There are a few basic operators that are used to build up the more complex operators.

  • InputOperator: This non-streaming operator is used to get data from an input source.
  • MapOperator: This non-streaming operator is used to apply a function to the input data and return the transformed data.
  • BranchOperator: This non-streaming operator is used to decide which path to run based on the input data.
  • JoinOperator: This non-streaming operator is used to join the data from multiple paths into a single path.
  • StreamifyAbsOperator: This streaming operator is used to convert the non-streaming operator to a streaming operator.
  • UnstreamifyAbsOperator: This non-streaming operator is used to convert the streaming data to non-streaming data.
  • TransformStreamAbsOperator: This streaming operator is used to transform the streaming data to another streaming data.
  • ReduceStreamOperator: This non-streaming operator is used to reduce the streaming to non-streaming data.
  • TriggerOperator: This non-streaming operator is used to trigger a task.
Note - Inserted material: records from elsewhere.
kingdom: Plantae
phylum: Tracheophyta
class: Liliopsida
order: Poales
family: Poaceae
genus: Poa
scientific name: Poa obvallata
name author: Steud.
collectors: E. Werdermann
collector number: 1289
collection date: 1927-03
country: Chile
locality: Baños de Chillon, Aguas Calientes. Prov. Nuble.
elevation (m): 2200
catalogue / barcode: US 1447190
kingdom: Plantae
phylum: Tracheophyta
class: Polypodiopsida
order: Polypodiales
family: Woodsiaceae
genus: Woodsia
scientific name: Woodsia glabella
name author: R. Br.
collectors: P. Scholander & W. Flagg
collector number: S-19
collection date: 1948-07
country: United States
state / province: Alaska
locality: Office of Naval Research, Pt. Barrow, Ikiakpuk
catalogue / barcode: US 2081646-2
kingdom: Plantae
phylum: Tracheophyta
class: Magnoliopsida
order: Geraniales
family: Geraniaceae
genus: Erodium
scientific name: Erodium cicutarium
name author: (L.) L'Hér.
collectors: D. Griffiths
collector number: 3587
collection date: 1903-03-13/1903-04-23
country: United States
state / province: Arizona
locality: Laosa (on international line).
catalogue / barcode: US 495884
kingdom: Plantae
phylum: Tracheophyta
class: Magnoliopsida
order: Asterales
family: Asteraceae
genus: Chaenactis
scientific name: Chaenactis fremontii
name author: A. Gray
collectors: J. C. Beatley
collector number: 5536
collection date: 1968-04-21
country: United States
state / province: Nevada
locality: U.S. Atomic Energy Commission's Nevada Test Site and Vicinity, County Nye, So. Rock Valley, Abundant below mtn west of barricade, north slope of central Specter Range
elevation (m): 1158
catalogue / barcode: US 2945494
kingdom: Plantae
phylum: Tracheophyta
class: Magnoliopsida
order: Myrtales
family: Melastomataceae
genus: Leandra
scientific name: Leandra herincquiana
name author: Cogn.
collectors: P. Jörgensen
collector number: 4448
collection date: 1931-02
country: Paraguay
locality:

It is a special InputOperator

High-level Operators

  • RequestBuilderOperator: This non-streaming operator is used to build a model request from the input data.
  • LLMOperator: This non-streaming operator is used to call a LLM service.
  • StreamingLLMOperator: This streaming operator is used to call a LLM service and expect a streaming response.
  • LLMBranchOperator: This non-streaming operator is used to decide which path to run based on the input data.
  • OpenAIStreamingOutputOperator: This streaming operator is transform the model output to a streaming data compatible with the OpenAI.
  • ChatHistoryPromptComposerOperator: This non-streaming operator is used to build a high-level task to compose a chat history prompt.

Task

What is a Task?

Task is an instance of an operator. It is a stateless design, it means that the task can be executed multiple times with different input data.

Every task can receive multiple input data from the parent tasks, and return a single output data to the child tasks.

Runner

What is a Runner?

A runner is a class that is used to execute the tasks in the DAG. When we call a task by task.call(call_data="world"), we are using a runner to execute the task. It will trigger all the parent tasks of the task, and then execute the task.

The DefaultWorkflowRunner is run your task in the same process. And the RayWorkflowRunner is run your task in a Ray cluster(Not implemented yet in community version). Also, you can implement your own runner to run your task in your own environment.